> INFORMATION SHOWN
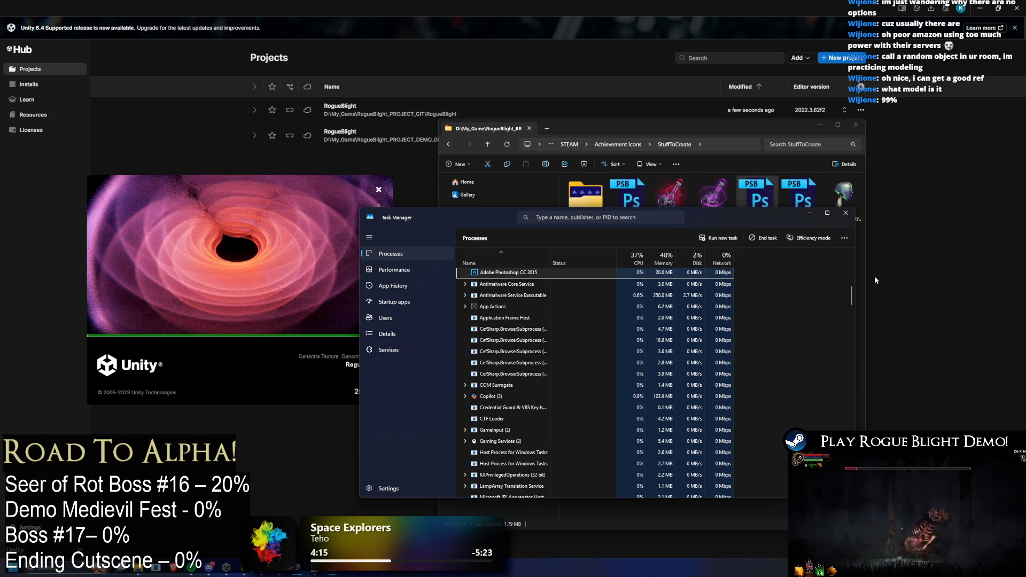
drag(854, 297, 853, 308)
click(502, 291)
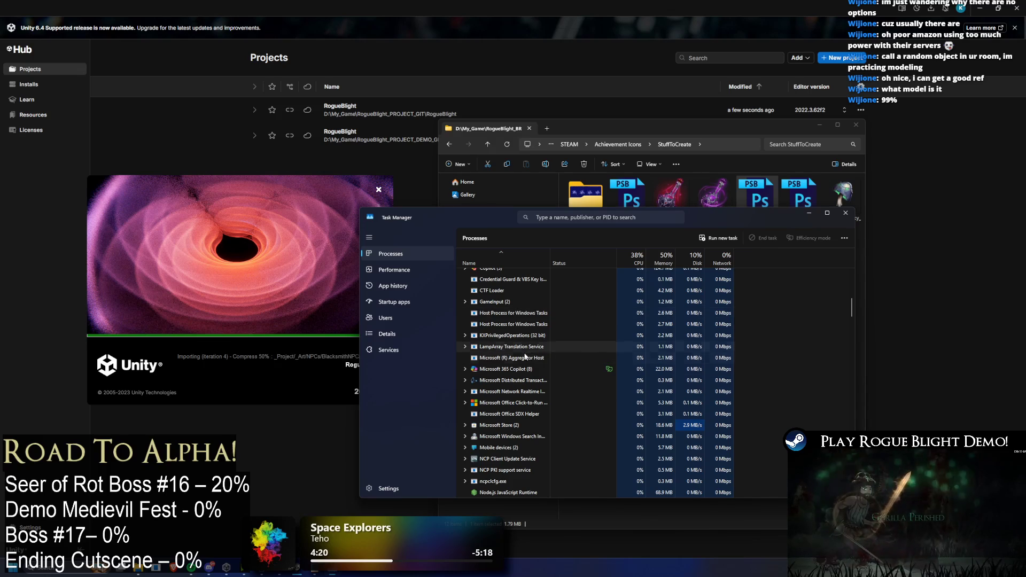
- End NCP Client Update Service, ncpclcfg.exe, NordSec Update Service and Notepad++
scroll(540, 369, down, 2)
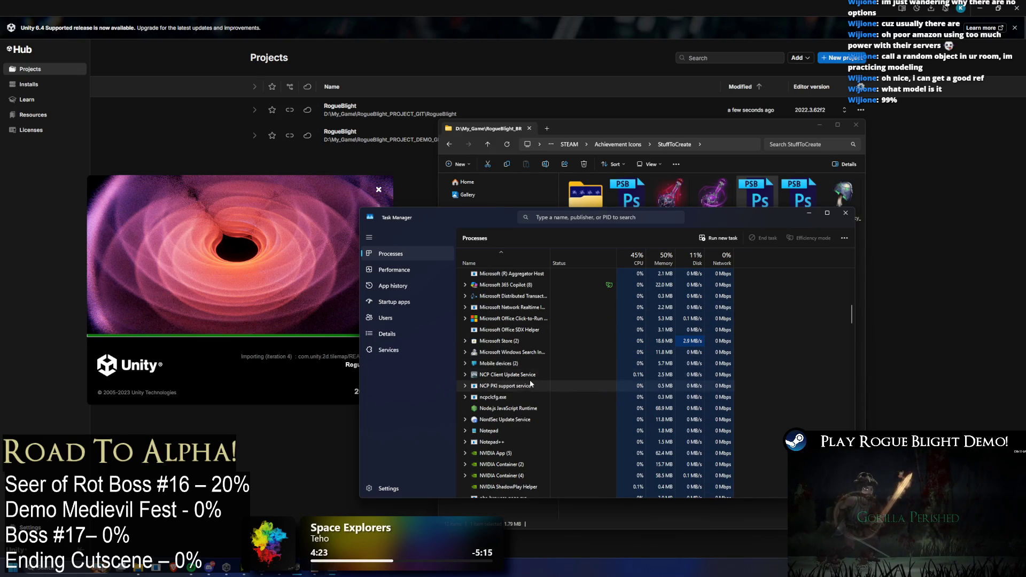
click(531, 382)
click(545, 376)
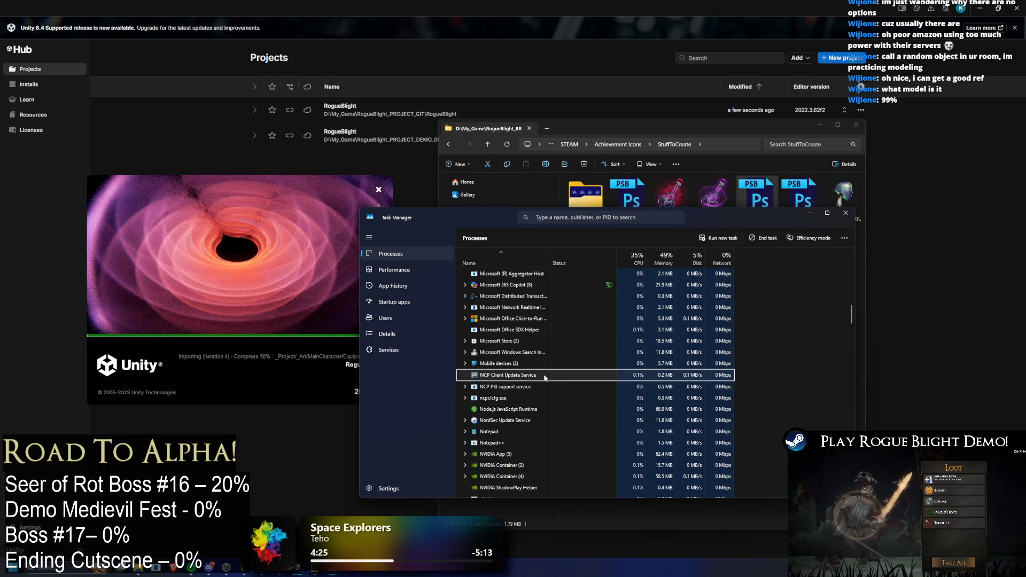
key(Delete)
scroll(588, 395, down, 1)
click(527, 363)
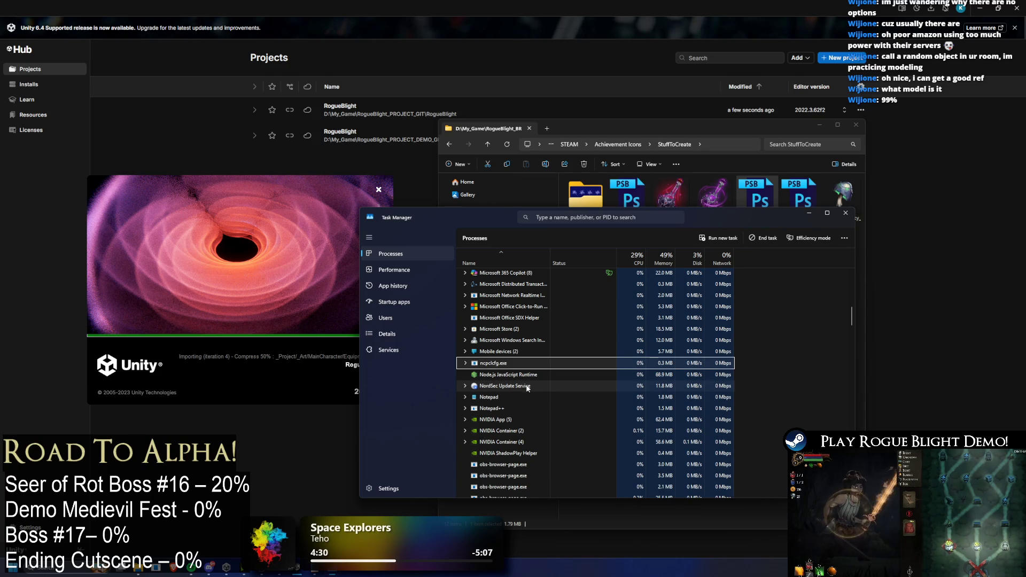
key(Delete)
click(525, 374)
key(Delete)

> ASSIGNED TASK
Where an entry includes an image, leave that image out; otherwise, reproduce everything exactly.

> EXERCISE SOLUTION
drag(854, 297, 853, 308)
click(502, 291)
- End NCP Client Update Service, ncpclcfg.exe, NordSec Update Service and Notepad++
scroll(540, 369, down, 2)
click(531, 382)
click(545, 376)
key(Delete)
scroll(588, 395, down, 1)
click(527, 363)
key(Delete)
click(525, 374)
key(Delete)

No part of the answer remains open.